Il peut sembler vain, voire stupide, pour l’humanité d’exporter sa nature combative dans l’espace, mais seuls les naïfs peuvent s’en étonner. C’est un résultat naturel. “La militarisation de l’espace extra-atmosphérique peut être considérée comme un processus naturel et inévitable une fois que l’accès à l’espace est devenu technologiquement faisable, étant donné le large éventail d’avantages stratégiques de l’espace pour les activités militaires”, écrivent les auteurs. “En principe, on peut affirmer que la militarisation de l’espace extra-atmosphérique ne pose aucun risque dans cet environnement, sauf en congestionnant davantage l’orbite et le spectre radio avec des satellites militaires de la même manière que d’autres activités civiles et commerciales.”

Jusqu’à ce que le conflit éclate et que des satellites armés soient utilisés aux fins prévues.

Si cela se produit, cela reflète le résultat d’un échange nucléaire hypothétique dans une guerre terrestre.
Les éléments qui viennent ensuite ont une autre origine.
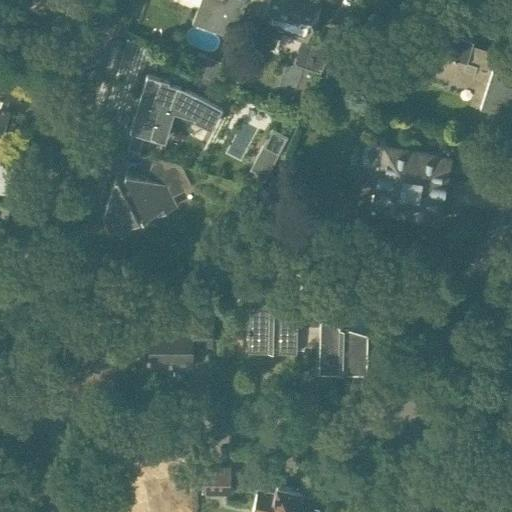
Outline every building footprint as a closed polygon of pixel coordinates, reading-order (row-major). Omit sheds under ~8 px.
[(199,0),(192,21),(231,35),(244,0),(199,0)] [(246,0),(239,21),(280,36),(282,30),(303,38),(306,39),(310,30),(320,3),(328,5),(329,0),(246,0)] [(17,17),(14,29),(33,35),(37,22),(17,17)] [(443,28),(437,48),(444,51),(438,70),(478,82),(472,99),(511,112),(511,111),(511,70),(503,67),(506,56),(472,45),(474,38),(443,28)] [(336,40),(310,30),(306,39),(303,38),(294,62),(320,72),(336,40)] [(205,55),(195,51),(190,66),(195,69),(199,71),(205,55)] [(199,71),(195,69),(187,85),(168,80),(169,78),(150,71),(143,93),(141,92),(130,126),(168,138),(176,106),(197,112),(195,115),(210,122),(228,88),(199,71)] [(0,134),(2,135),(10,109),(6,107),(10,96),(20,99),(26,80),(7,74),(0,71),(0,134)] [(366,207),(419,217),(421,204),(436,207),(438,193),(443,194),(450,156),(378,143),(366,207)] [(255,183),(261,186),(279,152),(264,144),(251,167),(260,172),(255,183)] [(115,175),(102,216),(113,237),(131,228),(129,224),(154,210),(157,214),(178,203),(174,194),(193,183),(182,163),(154,155),(147,176),(126,170),(125,173),(125,174),(119,177),(118,176),(115,175)] [(0,178),(0,189),(7,192),(10,182),(0,178)] [(297,324),(309,324),(309,312),(309,297),(302,295),(298,308),(250,294),(249,346),(297,347),(297,324)] [(309,297),(309,312),(309,324),(320,325),(319,368),(366,369),(367,329),(371,329),(371,314),(352,313),(352,324),(320,315),(320,300),(309,297)] [(147,327),(147,333),(147,353),(148,353),(148,360),(174,360),(174,364),(191,365),(191,353),(193,353),(193,340),(213,340),(213,310),(193,310),(193,316),(178,315),(178,317),(154,317),(153,327),(147,327)] [(67,329),(62,352),(62,353),(62,355),(63,357),(64,358),(65,359),(66,360),(67,361),(69,362),(71,362),(72,362),(74,362),(75,361),(77,360),(78,359),(79,358),(80,357),(80,355),(95,358),(98,344),(104,345),(109,320),(109,319),(108,317),(108,316),(107,314),(106,313),(105,312),(103,311),(102,311),(100,311),(98,311),(97,311),(95,312),(94,313),(93,314),(92,315),(91,317),(91,318),(76,316),(73,330),(67,329)] [(225,360),(242,361),(243,333),(225,332),(225,360)] [(204,489),(217,489),(218,465),(204,465),(204,489)] [(231,465),(218,465),(217,489),(230,489),(231,465)] [(165,511),(166,480),(145,480),(145,474),(124,474),(124,479),(55,478),(55,500),(88,500),(87,511),(165,511)] [(275,490),(260,487),(257,486),(252,508),(267,511),(314,511),(318,496),(300,492),(301,488),(277,482),(275,490)]
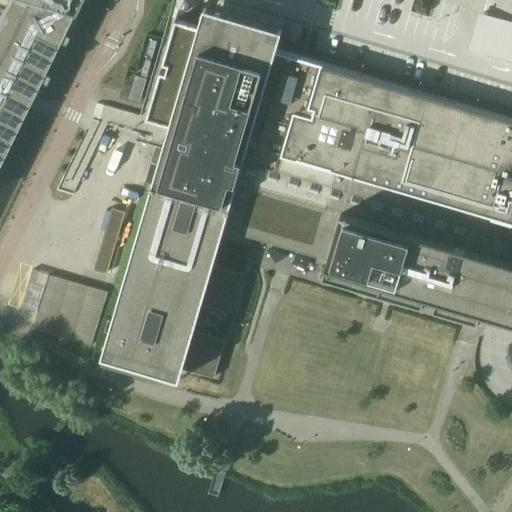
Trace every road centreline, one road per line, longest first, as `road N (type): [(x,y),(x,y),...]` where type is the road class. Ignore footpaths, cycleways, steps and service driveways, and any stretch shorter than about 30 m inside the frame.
road 1 (unclassified): [(0,261),(130,0)]
road 2 (unclassified): [(511,282),(490,365),(494,382),(511,398)]
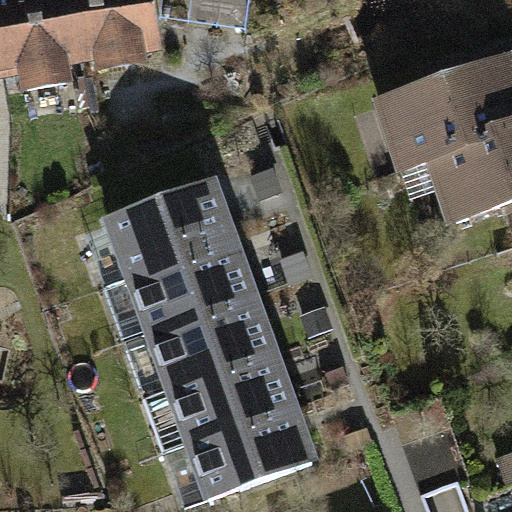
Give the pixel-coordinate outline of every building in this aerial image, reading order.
[(72,0),(0,0),(0,78),(84,64),(72,0)] [(149,0),(72,0),(84,64),(159,51),(149,0)] [(212,0),(212,3),(253,9),(254,0),(212,0)] [(383,177),(421,164),(511,133),(511,57),(360,109),(383,177)] [(511,133),(421,164),(445,234),(511,211),(511,133)] [(100,225),(119,282),(235,243),(215,186),(100,225)] [(119,282),(139,340),(255,301),(235,243),(119,282)] [(139,340),(158,398),(274,359),(255,301),(139,340)] [(158,398),(178,456),(294,416),(274,359),(158,398)] [(178,456),(197,511),(202,511),(314,474),(294,416),(178,456)] [(511,454),(494,461),(503,488),(511,484),(511,454)]
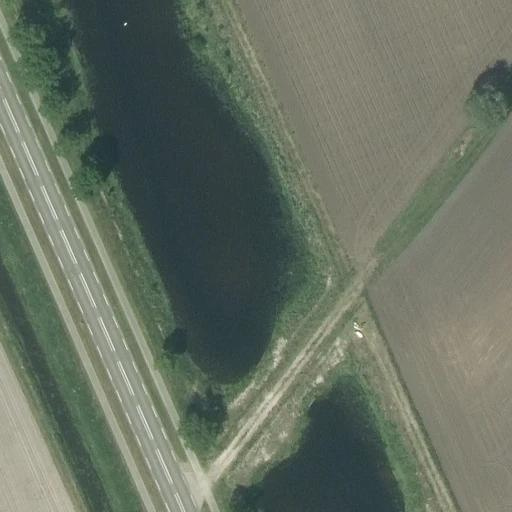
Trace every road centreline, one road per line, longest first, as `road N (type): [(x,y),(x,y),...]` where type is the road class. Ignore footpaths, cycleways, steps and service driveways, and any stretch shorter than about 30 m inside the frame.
road 1 (track): [(187,511),(511,100)]
road 2 (primary): [(178,511),(0,96)]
Mutuel La destruction assurée (MAD) est une doctrine militaire qui garantit qu’une fois qu’une partie lance une arme nucléaire, l’autre partie le fera aussi. Un échange suffisamment important d’armes nucléaires aurait des conséquences mondiales et aucune nation, pas même les pays pacifiques, neutres et non alignés, n’échapperait à la souffrance. MAD est à la fois fou et rationnel, et un conflit qui détruirait nos flottes de satellites serait similaire.
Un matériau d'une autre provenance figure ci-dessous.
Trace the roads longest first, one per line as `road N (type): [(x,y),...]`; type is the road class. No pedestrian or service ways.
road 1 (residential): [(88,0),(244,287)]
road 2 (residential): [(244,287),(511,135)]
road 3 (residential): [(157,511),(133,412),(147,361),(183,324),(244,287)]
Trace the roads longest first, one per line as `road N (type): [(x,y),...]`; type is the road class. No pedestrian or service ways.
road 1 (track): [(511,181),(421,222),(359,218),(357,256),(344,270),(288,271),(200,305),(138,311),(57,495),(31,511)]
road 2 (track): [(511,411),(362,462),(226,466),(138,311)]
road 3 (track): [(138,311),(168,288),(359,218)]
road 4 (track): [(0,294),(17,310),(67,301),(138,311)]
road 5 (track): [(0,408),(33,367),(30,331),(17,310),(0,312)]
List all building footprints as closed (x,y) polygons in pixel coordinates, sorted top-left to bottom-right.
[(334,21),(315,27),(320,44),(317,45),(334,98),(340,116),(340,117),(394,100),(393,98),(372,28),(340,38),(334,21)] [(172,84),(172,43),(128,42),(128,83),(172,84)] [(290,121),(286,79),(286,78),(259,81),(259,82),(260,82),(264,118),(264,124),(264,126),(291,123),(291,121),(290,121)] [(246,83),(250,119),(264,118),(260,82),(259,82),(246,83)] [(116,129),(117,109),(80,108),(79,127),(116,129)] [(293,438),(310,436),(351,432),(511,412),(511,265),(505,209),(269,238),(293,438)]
Dans une guerre, une fois qu’un camp a ciblé des satellites, l’autre camp le ferait aussi. Tous les débris qui en résulteraient détruiraient l’environnement orbital de la Terre et l’obstrueraient avec des millions de morceaux de débris dangereux. Là encore, même les nations non alignées verraient leurs satellites succomber à la cascade de collisions qui résulterait d’une guerre en orbite. “Dans ce scénario de guerre hypothétique”, écrivent les auteurs, “tous les ennemis perdraient et l’orbite proche de la Terre serait rendue complètement inutile pour toute activité humaine, avec des conséquences négatives globales pour toutes les nations”.

Ce qui peut être fait?

“Compte tenu des caractéristiques physiques de l’environnement spatial et des caractéristiques techniques des satellites et autres engins spatiaux, interdire ou limiter la militarisation de l’espace extra-atmosphérique est extrêmement difficile, voire impossible”, écrivent les auteurs dans leur conclusion. Ils soulignent que dans l’espace, tout ce qui a une masse est une arme potentielle qui peut être utilisée comme impacteur en raison des vitesses élevées.
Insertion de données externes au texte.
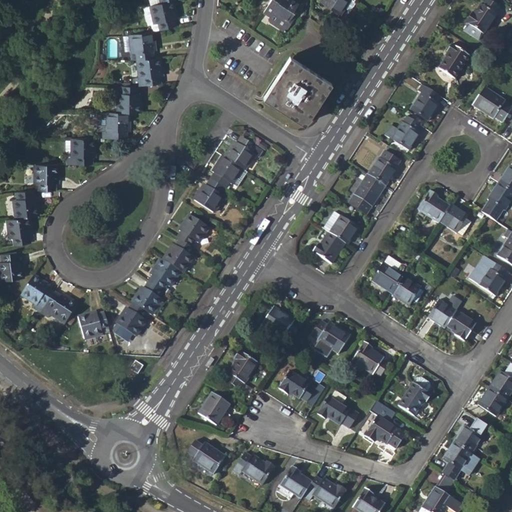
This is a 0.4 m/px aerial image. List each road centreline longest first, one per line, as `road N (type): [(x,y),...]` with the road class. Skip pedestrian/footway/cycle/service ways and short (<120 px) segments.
road 1 (residential): [(170,118),(125,164),(67,205),(56,238),(73,272),(118,272),(162,210),(169,133)]
road 2 (residential): [(468,380),(404,479),(301,448),(269,421)]
road 3 (tertiary): [(261,250),(139,437)]
road 4 (tertiary): [(423,0),(318,162)]
road 5 (residential): [(336,298),(423,165)]
road 6 (residential): [(468,380),(336,298)]
road 7 (residential): [(191,78),(318,162)]
road 8 (residential): [(423,165),(454,183),(473,182),(490,158),(485,139),(466,127),(446,132)]
road 9 (tertiary): [(0,365),(104,445)]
Ils soulignent les difficultés de suivre les véhicules dans l’espace et de déterminer leur conception et leur intention. Et l’espace est un territoire commun, ce n’est donc pas aussi simple que de surveiller le territoire d’un seul pays à la surface de la Terre. Tout effort pour suivre et identifier les ASAT potentiels est embourbé dans la complexité, d’autant plus que les RPO deviendront encore plus courants à mesure que les agences spatiales tenteront de s’attaquer au problème des débris spatiaux.

En fin de compte, la course aux armements nucléaires et le MAD pourraient détenir la clé du contrôle de la guerre par satellite. Il n’y a pas eu de guerre nucléaire ni de guerre entre superpuissances depuis l’avènement des stocks nucléaires. Les conséquences peuvent être si graves et incontrôlables que tout le monde en souffrirait.

Espérons que les nations pourront garder cela à l’esprit lorsqu’elles s’étendront dans l’espace et apporteront plus de capacités militaires avec elles.